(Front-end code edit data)
____________________

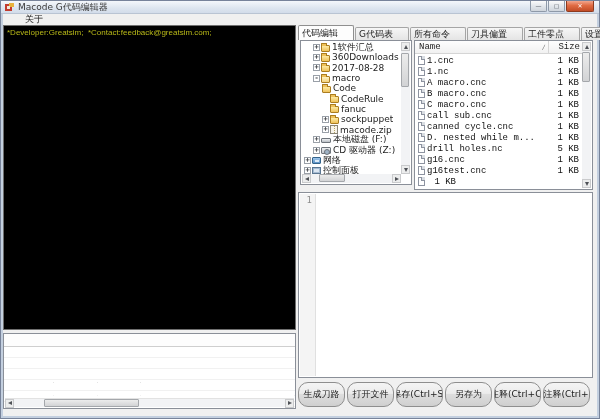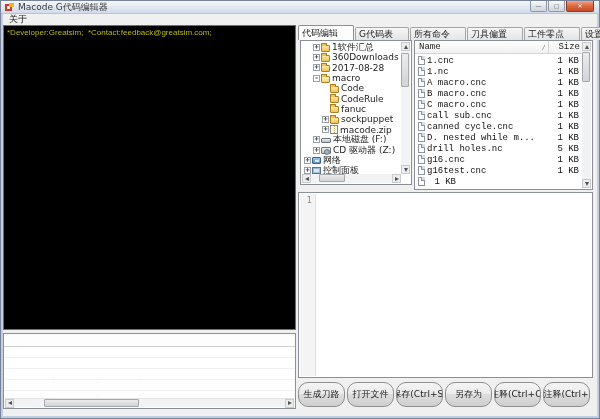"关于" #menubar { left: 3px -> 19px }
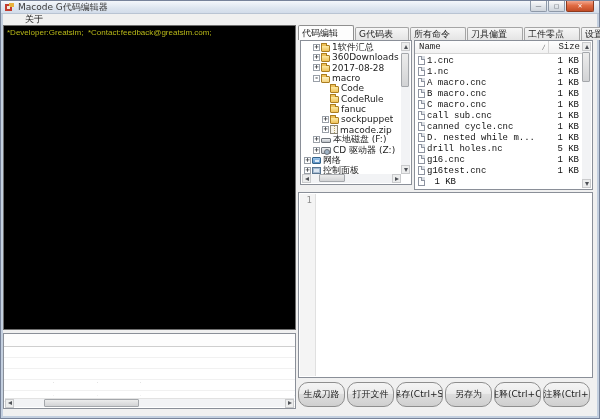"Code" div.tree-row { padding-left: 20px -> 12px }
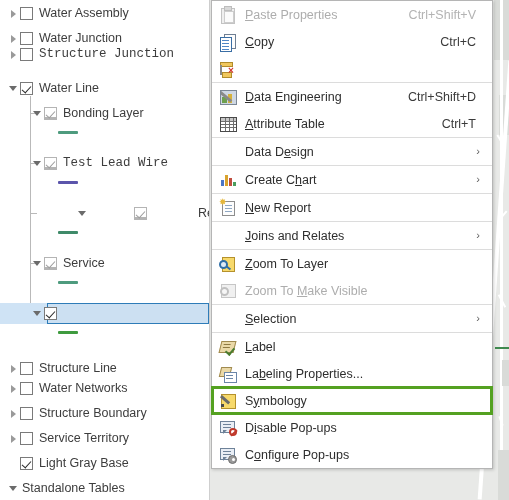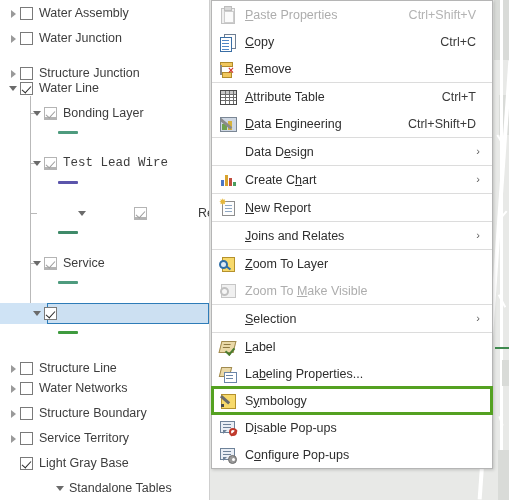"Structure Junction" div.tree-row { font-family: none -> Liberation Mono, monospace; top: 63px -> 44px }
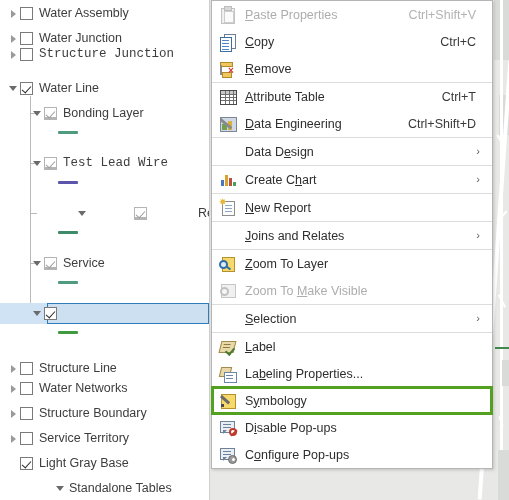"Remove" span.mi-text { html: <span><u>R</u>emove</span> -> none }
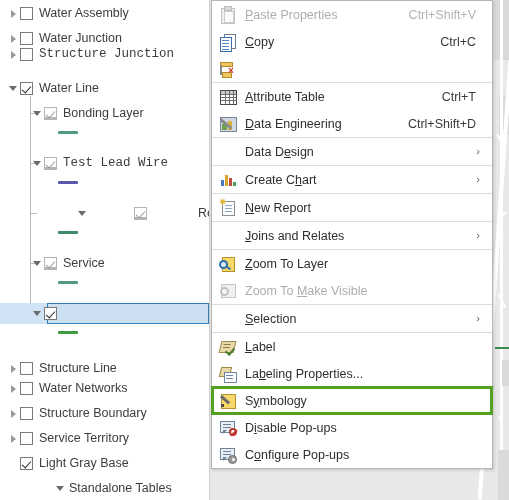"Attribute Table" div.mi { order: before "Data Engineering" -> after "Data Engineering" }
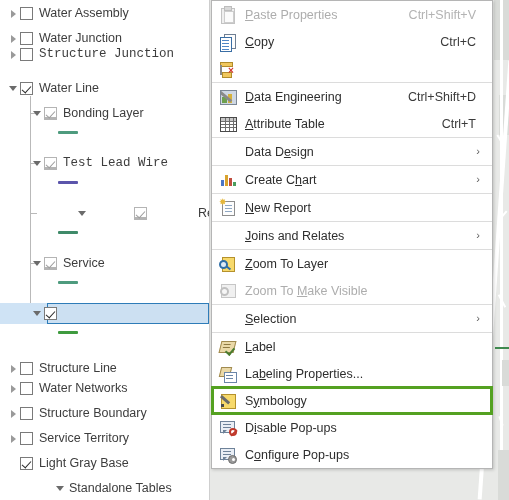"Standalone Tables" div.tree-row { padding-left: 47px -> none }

____________________

### Task brief
Go through the entries above and print each one exactly, minus the pictures.

### Expected answer
"关于" #menubar { left: 3px -> 19px }
"Code" div.tree-row { padding-left: 20px -> 12px }
"Structure Junction" div.tree-row { font-family: none -> Liberation Mono, monospace; top: 63px -> 44px }
"Remove" span.mi-text { html: <span><u>R</u>emove</span> -> none }
"Attribute Table" div.mi { order: before "Data Engineering" -> after "Data Engineering" }
"Standalone Tables" div.tree-row { padding-left: 47px -> none }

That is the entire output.